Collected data

↓↓↓

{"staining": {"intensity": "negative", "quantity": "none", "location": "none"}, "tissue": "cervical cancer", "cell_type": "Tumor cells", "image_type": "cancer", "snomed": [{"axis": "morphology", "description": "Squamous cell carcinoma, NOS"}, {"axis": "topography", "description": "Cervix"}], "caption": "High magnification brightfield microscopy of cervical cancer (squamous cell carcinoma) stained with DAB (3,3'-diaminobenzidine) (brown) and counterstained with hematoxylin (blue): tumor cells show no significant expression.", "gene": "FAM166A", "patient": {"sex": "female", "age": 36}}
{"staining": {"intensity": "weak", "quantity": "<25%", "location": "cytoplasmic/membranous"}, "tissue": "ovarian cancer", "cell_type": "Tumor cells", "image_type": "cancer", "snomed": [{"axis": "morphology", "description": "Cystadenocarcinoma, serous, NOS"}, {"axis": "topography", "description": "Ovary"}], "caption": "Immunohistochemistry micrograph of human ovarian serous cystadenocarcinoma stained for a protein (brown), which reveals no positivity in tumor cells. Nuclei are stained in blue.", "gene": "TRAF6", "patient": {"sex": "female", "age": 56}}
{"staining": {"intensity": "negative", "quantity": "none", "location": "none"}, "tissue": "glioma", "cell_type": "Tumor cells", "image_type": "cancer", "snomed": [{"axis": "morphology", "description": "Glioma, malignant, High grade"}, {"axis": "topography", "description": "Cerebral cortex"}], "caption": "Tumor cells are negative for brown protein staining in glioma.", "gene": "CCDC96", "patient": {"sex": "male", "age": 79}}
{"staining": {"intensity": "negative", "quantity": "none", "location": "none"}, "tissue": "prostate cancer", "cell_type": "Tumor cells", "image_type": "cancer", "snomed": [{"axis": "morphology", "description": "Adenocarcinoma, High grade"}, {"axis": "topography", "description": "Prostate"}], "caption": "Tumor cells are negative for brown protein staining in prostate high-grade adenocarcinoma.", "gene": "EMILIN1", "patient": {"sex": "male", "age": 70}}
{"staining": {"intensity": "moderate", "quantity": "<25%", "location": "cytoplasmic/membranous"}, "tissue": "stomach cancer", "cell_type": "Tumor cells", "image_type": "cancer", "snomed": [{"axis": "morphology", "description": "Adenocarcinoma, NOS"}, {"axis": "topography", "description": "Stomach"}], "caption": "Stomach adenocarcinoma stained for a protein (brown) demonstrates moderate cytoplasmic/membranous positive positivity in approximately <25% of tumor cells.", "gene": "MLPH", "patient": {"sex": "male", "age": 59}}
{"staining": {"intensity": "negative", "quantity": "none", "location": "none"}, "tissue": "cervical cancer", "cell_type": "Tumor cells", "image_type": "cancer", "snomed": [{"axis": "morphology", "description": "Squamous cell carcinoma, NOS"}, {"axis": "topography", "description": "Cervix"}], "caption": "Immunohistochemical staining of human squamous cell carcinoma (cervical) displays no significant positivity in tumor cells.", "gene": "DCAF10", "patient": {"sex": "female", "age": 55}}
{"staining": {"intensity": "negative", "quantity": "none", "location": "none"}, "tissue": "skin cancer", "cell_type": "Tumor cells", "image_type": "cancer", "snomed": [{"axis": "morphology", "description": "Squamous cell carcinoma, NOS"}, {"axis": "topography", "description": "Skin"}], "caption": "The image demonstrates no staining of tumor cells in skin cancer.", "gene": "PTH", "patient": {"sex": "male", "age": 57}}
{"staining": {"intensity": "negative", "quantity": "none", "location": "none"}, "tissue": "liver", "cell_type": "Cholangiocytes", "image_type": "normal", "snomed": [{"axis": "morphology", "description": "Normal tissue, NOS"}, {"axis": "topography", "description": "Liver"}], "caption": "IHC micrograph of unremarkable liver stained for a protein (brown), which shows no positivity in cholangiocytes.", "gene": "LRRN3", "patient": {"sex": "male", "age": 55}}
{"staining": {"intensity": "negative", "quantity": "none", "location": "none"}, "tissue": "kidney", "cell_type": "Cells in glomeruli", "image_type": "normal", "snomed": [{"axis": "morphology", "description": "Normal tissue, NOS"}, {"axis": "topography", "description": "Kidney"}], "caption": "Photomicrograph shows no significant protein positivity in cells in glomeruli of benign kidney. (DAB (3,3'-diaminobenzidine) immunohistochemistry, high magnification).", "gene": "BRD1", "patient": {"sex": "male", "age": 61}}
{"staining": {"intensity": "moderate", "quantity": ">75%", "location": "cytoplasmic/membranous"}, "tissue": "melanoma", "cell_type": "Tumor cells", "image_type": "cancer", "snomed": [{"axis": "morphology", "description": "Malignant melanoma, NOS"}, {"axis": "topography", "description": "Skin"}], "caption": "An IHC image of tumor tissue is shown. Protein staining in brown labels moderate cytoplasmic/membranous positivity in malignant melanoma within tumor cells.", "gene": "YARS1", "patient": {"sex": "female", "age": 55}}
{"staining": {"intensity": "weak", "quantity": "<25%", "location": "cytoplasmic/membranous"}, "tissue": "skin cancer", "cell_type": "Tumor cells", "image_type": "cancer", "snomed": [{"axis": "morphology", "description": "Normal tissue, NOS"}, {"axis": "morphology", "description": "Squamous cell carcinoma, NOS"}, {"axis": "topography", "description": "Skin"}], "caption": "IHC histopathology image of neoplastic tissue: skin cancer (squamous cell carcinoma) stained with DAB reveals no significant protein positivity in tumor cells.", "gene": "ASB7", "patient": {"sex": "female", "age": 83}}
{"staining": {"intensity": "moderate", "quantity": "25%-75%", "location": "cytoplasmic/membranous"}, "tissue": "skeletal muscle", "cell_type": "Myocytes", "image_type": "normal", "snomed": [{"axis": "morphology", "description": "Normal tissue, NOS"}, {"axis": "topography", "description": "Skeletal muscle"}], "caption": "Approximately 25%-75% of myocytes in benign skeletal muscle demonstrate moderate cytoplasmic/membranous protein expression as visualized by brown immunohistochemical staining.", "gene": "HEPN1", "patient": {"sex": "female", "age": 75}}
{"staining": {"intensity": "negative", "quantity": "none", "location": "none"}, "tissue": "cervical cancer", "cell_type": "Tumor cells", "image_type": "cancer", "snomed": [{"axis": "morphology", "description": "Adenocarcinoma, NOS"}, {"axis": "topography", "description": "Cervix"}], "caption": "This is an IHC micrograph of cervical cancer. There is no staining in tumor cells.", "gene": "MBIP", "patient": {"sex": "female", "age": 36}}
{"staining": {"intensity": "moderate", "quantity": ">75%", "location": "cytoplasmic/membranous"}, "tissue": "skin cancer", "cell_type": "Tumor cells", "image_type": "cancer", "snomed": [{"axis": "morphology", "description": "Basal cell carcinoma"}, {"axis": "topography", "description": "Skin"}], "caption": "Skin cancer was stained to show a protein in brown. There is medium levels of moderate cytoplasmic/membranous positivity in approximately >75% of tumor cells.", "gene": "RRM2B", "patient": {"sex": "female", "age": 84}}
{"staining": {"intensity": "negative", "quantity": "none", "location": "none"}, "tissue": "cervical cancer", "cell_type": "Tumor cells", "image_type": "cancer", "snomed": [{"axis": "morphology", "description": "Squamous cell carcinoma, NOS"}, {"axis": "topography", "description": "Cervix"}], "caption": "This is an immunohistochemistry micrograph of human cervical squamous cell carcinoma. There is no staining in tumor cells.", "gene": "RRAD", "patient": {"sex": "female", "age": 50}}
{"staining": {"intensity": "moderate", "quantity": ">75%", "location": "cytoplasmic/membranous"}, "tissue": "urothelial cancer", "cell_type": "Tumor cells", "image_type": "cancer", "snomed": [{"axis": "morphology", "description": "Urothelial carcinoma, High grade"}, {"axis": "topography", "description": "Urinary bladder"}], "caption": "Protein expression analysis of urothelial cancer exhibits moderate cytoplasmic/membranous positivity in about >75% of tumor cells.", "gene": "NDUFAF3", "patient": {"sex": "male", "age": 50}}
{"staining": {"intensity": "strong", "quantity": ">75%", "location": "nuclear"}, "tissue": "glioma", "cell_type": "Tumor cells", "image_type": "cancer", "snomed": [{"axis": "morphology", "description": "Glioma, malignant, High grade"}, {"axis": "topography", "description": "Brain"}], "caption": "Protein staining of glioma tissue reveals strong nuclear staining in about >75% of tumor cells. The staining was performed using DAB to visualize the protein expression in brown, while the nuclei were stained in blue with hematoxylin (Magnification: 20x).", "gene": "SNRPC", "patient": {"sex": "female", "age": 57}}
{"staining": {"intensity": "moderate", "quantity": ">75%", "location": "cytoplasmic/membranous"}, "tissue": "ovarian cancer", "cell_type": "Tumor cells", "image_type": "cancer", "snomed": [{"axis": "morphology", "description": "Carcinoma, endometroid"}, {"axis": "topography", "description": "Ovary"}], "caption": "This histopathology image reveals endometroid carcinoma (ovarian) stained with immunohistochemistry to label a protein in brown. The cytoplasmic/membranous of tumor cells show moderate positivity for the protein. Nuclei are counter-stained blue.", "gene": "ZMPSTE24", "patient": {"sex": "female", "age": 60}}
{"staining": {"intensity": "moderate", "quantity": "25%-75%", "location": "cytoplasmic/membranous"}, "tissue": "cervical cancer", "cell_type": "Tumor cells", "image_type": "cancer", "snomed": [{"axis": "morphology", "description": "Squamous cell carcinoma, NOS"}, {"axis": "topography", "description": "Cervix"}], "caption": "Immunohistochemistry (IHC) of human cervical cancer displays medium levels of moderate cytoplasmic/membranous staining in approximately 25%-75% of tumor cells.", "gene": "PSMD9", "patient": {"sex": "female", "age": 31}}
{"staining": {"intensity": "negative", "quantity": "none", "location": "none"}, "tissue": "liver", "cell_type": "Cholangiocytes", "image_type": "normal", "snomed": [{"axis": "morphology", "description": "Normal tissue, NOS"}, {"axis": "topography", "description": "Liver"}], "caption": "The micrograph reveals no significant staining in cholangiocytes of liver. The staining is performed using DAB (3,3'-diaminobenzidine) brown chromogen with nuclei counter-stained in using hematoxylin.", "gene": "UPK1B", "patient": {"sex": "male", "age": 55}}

↑↑↑

Task to complete: From the records above, quote only the lines running from the line with "protein (brown) demonstrates" to the line with "image demonstrates no", both lines included.

Response area:
{"staining": {"intensity": "moderate", "quantity": "<25%", "location": "cytoplasmic/membranous"}, "tissue": "stomach cancer", "cell_type": "Tumor cells", "image_type": "cancer", "snomed": [{"axis": "morphology", "description": "Adenocarcinoma, NOS"}, {"axis": "topography", "description": "Stomach"}], "caption": "Stomach adenocarcinoma stained for a protein (brown) demonstrates moderate cytoplasmic/membranous positive positivity in approximately <25% of tumor cells.", "gene": "MLPH", "patient": {"sex": "male", "age": 59}}
{"staining": {"intensity": "negative", "quantity": "none", "location": "none"}, "tissue": "cervical cancer", "cell_type": "Tumor cells", "image_type": "cancer", "snomed": [{"axis": "morphology", "description": "Squamous cell carcinoma, NOS"}, {"axis": "topography", "description": "Cervix"}], "caption": "Immunohistochemical staining of human squamous cell carcinoma (cervical) displays no significant positivity in tumor cells.", "gene": "DCAF10", "patient": {"sex": "female", "age": 55}}
{"staining": {"intensity": "negative", "quantity": "none", "location": "none"}, "tissue": "skin cancer", "cell_type": "Tumor cells", "image_type": "cancer", "snomed": [{"axis": "morphology", "description": "Squamous cell carcinoma, NOS"}, {"axis": "topography", "description": "Skin"}], "caption": "The image demonstrates no staining of tumor cells in skin cancer.", "gene": "PTH", "patient": {"sex": "male", "age": 57}}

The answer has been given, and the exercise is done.